→ **Activity**: Return every line of the data below exactly, but do not include the images.

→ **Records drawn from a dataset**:
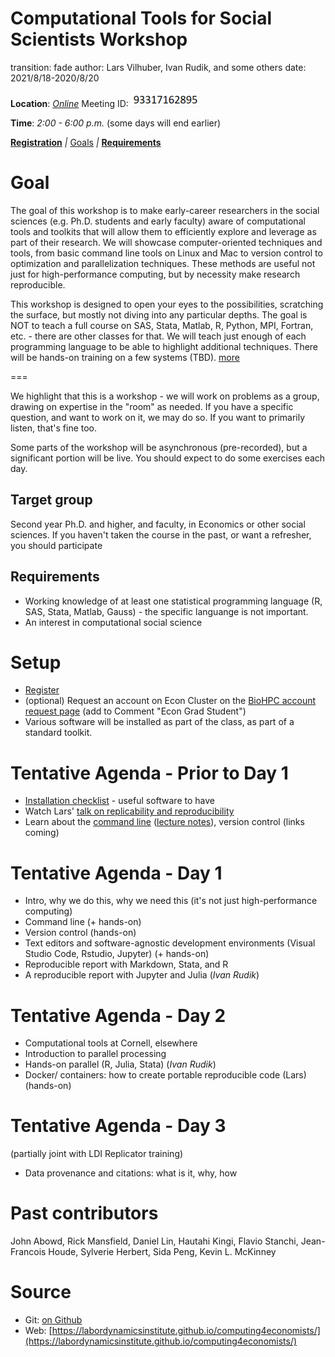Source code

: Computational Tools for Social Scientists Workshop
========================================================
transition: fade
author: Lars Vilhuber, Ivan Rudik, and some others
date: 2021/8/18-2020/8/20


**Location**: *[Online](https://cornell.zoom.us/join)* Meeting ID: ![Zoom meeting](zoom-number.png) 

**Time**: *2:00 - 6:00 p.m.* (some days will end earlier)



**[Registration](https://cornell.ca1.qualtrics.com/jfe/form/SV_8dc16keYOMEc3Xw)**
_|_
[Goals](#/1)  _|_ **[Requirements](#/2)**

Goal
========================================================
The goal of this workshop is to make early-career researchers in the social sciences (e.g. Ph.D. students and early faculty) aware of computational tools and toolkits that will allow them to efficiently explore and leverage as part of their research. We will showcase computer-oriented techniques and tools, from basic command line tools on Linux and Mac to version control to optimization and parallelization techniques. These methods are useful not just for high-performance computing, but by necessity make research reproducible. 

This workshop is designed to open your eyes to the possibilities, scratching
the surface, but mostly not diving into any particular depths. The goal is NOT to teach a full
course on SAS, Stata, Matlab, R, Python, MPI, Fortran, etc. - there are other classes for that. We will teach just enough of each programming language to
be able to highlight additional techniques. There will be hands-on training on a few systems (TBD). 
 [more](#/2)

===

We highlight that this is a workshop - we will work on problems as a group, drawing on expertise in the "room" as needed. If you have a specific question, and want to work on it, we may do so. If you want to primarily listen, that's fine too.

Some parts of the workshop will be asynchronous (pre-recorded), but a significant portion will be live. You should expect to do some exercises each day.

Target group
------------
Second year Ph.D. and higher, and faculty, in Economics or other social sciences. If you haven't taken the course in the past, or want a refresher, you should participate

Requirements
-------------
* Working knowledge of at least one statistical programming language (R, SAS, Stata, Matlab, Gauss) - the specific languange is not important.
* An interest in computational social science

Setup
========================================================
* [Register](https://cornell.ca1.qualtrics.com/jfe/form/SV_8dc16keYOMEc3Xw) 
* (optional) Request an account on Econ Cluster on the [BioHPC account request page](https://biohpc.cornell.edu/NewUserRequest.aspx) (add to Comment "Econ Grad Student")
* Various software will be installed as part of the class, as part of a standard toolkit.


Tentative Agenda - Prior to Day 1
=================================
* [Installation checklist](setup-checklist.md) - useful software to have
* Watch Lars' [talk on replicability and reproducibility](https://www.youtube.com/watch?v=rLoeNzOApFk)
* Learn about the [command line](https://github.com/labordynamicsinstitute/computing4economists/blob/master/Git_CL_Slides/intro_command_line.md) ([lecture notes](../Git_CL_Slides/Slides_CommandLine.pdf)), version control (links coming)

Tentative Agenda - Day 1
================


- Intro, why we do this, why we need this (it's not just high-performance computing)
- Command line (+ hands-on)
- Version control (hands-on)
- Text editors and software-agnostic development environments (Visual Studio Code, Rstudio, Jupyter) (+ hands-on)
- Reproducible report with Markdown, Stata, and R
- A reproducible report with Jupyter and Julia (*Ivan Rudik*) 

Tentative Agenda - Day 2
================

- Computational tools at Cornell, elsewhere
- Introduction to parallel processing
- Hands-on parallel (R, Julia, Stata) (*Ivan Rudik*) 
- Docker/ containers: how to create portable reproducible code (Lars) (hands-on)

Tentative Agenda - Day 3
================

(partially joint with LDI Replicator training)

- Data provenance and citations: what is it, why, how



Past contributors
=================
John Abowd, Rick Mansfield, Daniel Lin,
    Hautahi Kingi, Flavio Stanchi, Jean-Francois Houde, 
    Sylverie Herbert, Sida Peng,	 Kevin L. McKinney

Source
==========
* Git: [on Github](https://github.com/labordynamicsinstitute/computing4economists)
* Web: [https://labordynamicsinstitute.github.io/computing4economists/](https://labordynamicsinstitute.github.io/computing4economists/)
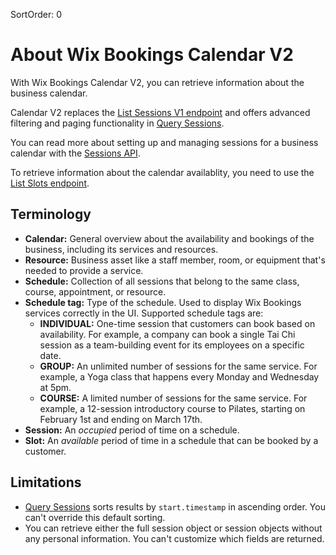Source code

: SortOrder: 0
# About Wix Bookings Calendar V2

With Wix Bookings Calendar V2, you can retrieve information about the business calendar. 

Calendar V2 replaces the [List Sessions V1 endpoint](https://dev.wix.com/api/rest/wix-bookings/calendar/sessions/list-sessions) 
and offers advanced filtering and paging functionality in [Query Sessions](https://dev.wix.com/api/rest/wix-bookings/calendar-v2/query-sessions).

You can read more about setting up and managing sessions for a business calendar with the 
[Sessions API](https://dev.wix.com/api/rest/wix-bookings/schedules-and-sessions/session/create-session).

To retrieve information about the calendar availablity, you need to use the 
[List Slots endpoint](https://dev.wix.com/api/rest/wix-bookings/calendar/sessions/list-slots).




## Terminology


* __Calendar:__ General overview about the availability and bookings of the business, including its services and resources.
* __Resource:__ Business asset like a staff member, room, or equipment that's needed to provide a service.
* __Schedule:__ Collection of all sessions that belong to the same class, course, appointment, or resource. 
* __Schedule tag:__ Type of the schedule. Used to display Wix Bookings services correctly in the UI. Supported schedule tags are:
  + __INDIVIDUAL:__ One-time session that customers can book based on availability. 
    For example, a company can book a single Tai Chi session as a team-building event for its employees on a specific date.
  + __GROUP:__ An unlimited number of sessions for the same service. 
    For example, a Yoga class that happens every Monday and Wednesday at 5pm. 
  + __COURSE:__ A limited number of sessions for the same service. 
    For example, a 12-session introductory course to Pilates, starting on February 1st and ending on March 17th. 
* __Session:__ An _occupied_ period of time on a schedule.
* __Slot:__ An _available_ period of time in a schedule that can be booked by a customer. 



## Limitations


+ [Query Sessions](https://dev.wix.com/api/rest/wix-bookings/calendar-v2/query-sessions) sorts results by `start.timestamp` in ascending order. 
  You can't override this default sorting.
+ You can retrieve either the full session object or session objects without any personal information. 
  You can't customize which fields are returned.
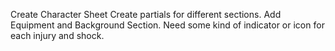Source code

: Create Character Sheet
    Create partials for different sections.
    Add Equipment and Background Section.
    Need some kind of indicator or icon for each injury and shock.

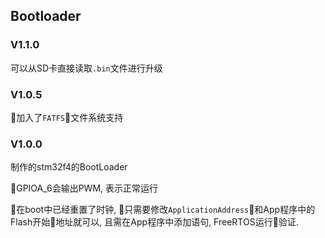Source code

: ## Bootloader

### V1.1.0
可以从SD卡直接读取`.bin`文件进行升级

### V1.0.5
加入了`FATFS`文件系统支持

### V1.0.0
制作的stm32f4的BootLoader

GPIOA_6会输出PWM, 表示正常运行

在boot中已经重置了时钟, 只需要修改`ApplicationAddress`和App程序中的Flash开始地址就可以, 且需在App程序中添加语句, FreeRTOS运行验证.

→ **Expected answer**:
Source code

: Computational Tools for Social Scientists Workshop
========================================================
transition: fade
author: Lars Vilhuber, Ivan Rudik, and some others
date: 2021/8/18-2020/8/20


**Location**: *[Online](https://cornell.zoom.us/join)* Meeting ID: ![Zoom meeting](zoom-number.png) 

**Time**: *2:00 - 6:00 p.m.* (some days will end earlier)



**[Registration](https://cornell.ca1.qualtrics.com/jfe/form/SV_8dc16keYOMEc3Xw)**
_|_
[Goals](#/1)  _|_ **[Requirements](#/2)**

Goal
========================================================
The goal of this workshop is to make early-career researchers in the social sciences (e.g. Ph.D. students and early faculty) aware of computational tools and toolkits that will allow them to efficiently explore and leverage as part of their research. We will showcase computer-oriented techniques and tools, from basic command line tools on Linux and Mac to version control to optimization and parallelization techniques. These methods are useful not just for high-performance computing, but by necessity make research reproducible. 

This workshop is designed to open your eyes to the possibilities, scratching
the surface, but mostly not diving into any particular depths. The goal is NOT to teach a full
course on SAS, Stata, Matlab, R, Python, MPI, Fortran, etc. - there are other classes for that. We will teach just enough of each programming language to
be able to highlight additional techniques. There will be hands-on training on a few systems (TBD). 
 [more](#/2)

===

We highlight that this is a workshop - we will work on problems as a group, drawing on expertise in the "room" as needed. If you have a specific question, and want to work on it, we may do so. If you want to primarily listen, that's fine too.

Some parts of the workshop will be asynchronous (pre-recorded), but a significant portion will be live. You should expect to do some exercises each day.

Target group
------------
Second year Ph.D. and higher, and faculty, in Economics or other social sciences. If you haven't taken the course in the past, or want a refresher, you should participate

Requirements
-------------
* Working knowledge of at least one statistical programming language (R, SAS, Stata, Matlab, Gauss) - the specific languange is not important.
* An interest in computational social science

Setup
========================================================
* [Register](https://cornell.ca1.qualtrics.com/jfe/form/SV_8dc16keYOMEc3Xw) 
* (optional) Request an account on Econ Cluster on the [BioHPC account request page](https://biohpc.cornell.edu/NewUserRequest.aspx) (add to Comment "Econ Grad Student")
* Various software will be installed as part of the class, as part of a standard toolkit.


Tentative Agenda - Prior to Day 1
=================================
* [Installation checklist](setup-checklist.md) - useful software to have
* Watch Lars' [talk on replicability and reproducibility](https://www.youtube.com/watch?v=rLoeNzOApFk)
* Learn about the [command line](https://github.com/labordynamicsinstitute/computing4economists/blob/master/Git_CL_Slides/intro_command_line.md) ([lecture notes](../Git_CL_Slides/Slides_CommandLine.pdf)), version control (links coming)

Tentative Agenda - Day 1
================


- Intro, why we do this, why we need this (it's not just high-performance computing)
- Command line (+ hands-on)
- Version control (hands-on)
- Text editors and software-agnostic development environments (Visual Studio Code, Rstudio, Jupyter) (+ hands-on)
- Reproducible report with Markdown, Stata, and R
- A reproducible report with Jupyter and Julia (*Ivan Rudik*) 

Tentative Agenda - Day 2
================

- Computational tools at Cornell, elsewhere
- Introduction to parallel processing
- Hands-on parallel (R, Julia, Stata) (*Ivan Rudik*) 
- Docker/ containers: how to create portable reproducible code (Lars) (hands-on)

Tentative Agenda - Day 3
================

(partially joint with LDI Replicator training)

- Data provenance and citations: what is it, why, how



Past contributors
=================
John Abowd, Rick Mansfield, Daniel Lin,
    Hautahi Kingi, Flavio Stanchi, Jean-Francois Houde, 
    Sylverie Herbert, Sida Peng,	 Kevin L. McKinney

Source
==========
* Git: [on Github](https://github.com/labordynamicsinstitute/computing4economists)
* Web: [https://labordynamicsinstitute.github.io/computing4economists/](https://labordynamicsinstitute.github.io/computing4economists/)
Source code

: SortOrder: 0
# About Wix Bookings Calendar V2

With Wix Bookings Calendar V2, you can retrieve information about the business calendar. 

Calendar V2 replaces the [List Sessions V1 endpoint](https://dev.wix.com/api/rest/wix-bookings/calendar/sessions/list-sessions) 
and offers advanced filtering and paging functionality in [Query Sessions](https://dev.wix.com/api/rest/wix-bookings/calendar-v2/query-sessions).

You can read more about setting up and managing sessions for a business calendar with the 
[Sessions API](https://dev.wix.com/api/rest/wix-bookings/schedules-and-sessions/session/create-session).

To retrieve information about the calendar availablity, you need to use the 
[List Slots endpoint](https://dev.wix.com/api/rest/wix-bookings/calendar/sessions/list-slots).




## Terminology


* __Calendar:__ General overview about the availability and bookings of the business, including its services and resources.
* __Resource:__ Business asset like a staff member, room, or equipment that's needed to provide a service.
* __Schedule:__ Collection of all sessions that belong to the same class, course, appointment, or resource. 
* __Schedule tag:__ Type of the schedule. Used to display Wix Bookings services correctly in the UI. Supported schedule tags are:
  + __INDIVIDUAL:__ One-time session that customers can book based on availability. 
    For example, a company can book a single Tai Chi session as a team-building event for its employees on a specific date.
  + __GROUP:__ An unlimited number of sessions for the same service. 
    For example, a Yoga class that happens every Monday and Wednesday at 5pm. 
  + __COURSE:__ A limited number of sessions for the same service. 
    For example, a 12-session introductory course to Pilates, starting on February 1st and ending on March 17th. 
* __Session:__ An _occupied_ period of time on a schedule.
* __Slot:__ An _available_ period of time in a schedule that can be booked by a customer. 



## Limitations


+ [Query Sessions](https://dev.wix.com/api/rest/wix-bookings/calendar-v2/query-sessions) sorts results by `start.timestamp` in ascending order. 
  You can't override this default sorting.
+ You can retrieve either the full session object or session objects without any personal information. 
  You can't customize which fields are returned.
Source code

: Create Character Sheet
    Create partials for different sections.
    Add Equipment and Background Section.
    Need some kind of indicator or icon for each injury and shock.

Source code

: ## Bootloader

### V1.1.0
可以从SD卡直接读取`.bin`文件进行升级

### V1.0.5
加入了`FATFS`文件系统支持

### V1.0.0
制作的stm32f4的BootLoader

GPIOA_6会输出PWM, 表示正常运行

在boot中已经重置了时钟, 只需要修改`ApplicationAddress`和App程序中的Flash开始地址就可以, 且需在App程序中添加语句, FreeRTOS运行验证.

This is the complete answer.